The Philippines, which serves as host to the 2015 year-round meetings of the Asia-Pacific Economic Cooperation (APEC), is pushing to build regional structures making member-economies more resilient to natural disasters.
With the Philippines and other APEC members prone to the adverse effects of climate change, measures to improve resiliency are vital in ensuring sustainability of the region’s economic gains.
Finance Secretary Cesar V. Purisima emphasized the importance of this segment of the APEC agenda saying, “Our focus on disaster risk finance springs deep from our personal experience. We want the region to have solid financial structures to buttress against disasters. Growth is only meaningful for our people if it remains robust after each shock.”
“It is true that environmental issues are in fact, issues of social justice. The region protects its most vulnerable citizens best if we give them the means to stand right back up in the wake of devastation. Disaster’s shadow must never loom large over our economies again,” Purisima also said at the sidelines of preparations by the Department of Finance for an APEC meeting in Bacolod City titled “Disaster Risk Finance – APEC Roadmap for Resilient Economies.”
In the meeting, which runs from 29–30 April 2015, delegates from the APEC member-economies as well as experts in the fields of insurance, credit and finance, and disaster risk mitigation will discuss potential financing initiatives on a regional scale to address disaster risk.

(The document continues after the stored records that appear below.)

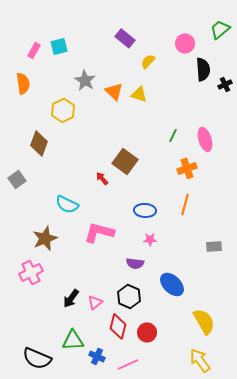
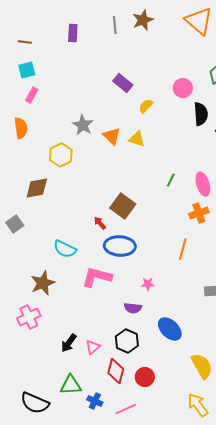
cyan square: (59, 46) -> (27, 70), moved
brown diamond: (39, 143) -> (37, 188), turned 60
orange cross: (187, 168) -> (199, 213), moved
blue ellipse: (145, 210) -> (120, 246), moved, size x1.4

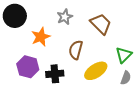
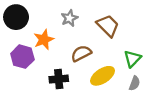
brown semicircle: (76, 50) -> (81, 53), turned 48
purple hexagon: (28, 67) -> (22, 57), moved

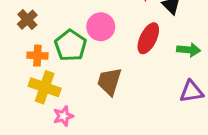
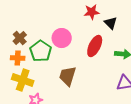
brown cross: (27, 20) -> (20, 38), moved

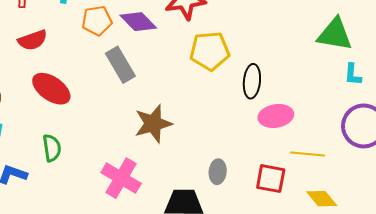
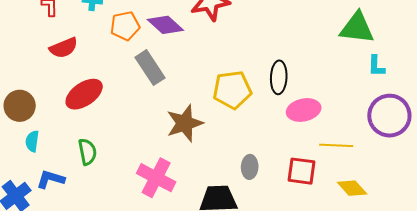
yellow pentagon: (210, 51) -> (232, 90), moved
red ellipse: (51, 89) -> (84, 94), turned -66

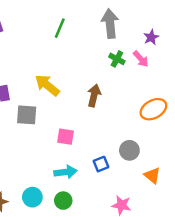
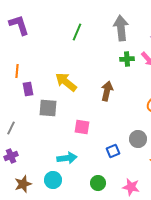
green cross: (117, 59) -> (127, 59), turned -32
cyan arrow: (65, 172) -> (67, 158), moved
green circle: (63, 201) -> (98, 183), moved

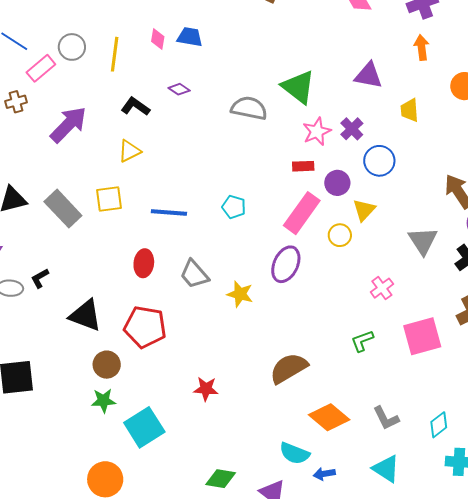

“Natural disasters are capable of easily wiping out gains from poverty-reduction and development efforts of any economy. As such, concrete plans to boost resiliency are indispensable,” said Finance Undersecretary Gil Beltran, who serves as chair of the overall coordinating and planning committee of finance-related meetings of APEC 2015.
Discussions will also touch on strategies to widen the penetration of micro-insurance products, which are seen effective in raising resiliency of low-income households and micro enterprises to natural disasters.
The Philippines is expected to share its own experience in promoting microfinance, which has been its bid to prevent natural disasters from dragging households into poverty.
Due to government efforts enabling financial institutions to offer micro insurance products and given programs aimed at raising financial literacy, about 25 million Filipinos—equivalent to about a fourth of the country’s population—are already insured.
Compared with regular insurance products, micro insurance products are much cheaper and are targeted toward the low-income market.
In the Philippines, some micro insurance policies cost less than P100 each and have coverage amount of P5,000 to P20,000.
Some of the measures to be proposed during the meeting may be included in the Cebu Action Plan (CAP), which is a development roadmap for APEC member-economies that is drafted and pushed by the Philippines.
CAP has four pillars, namely: financial integration, fiscal transparency and policy reform, financial resiliency, and infrastructure development & financing.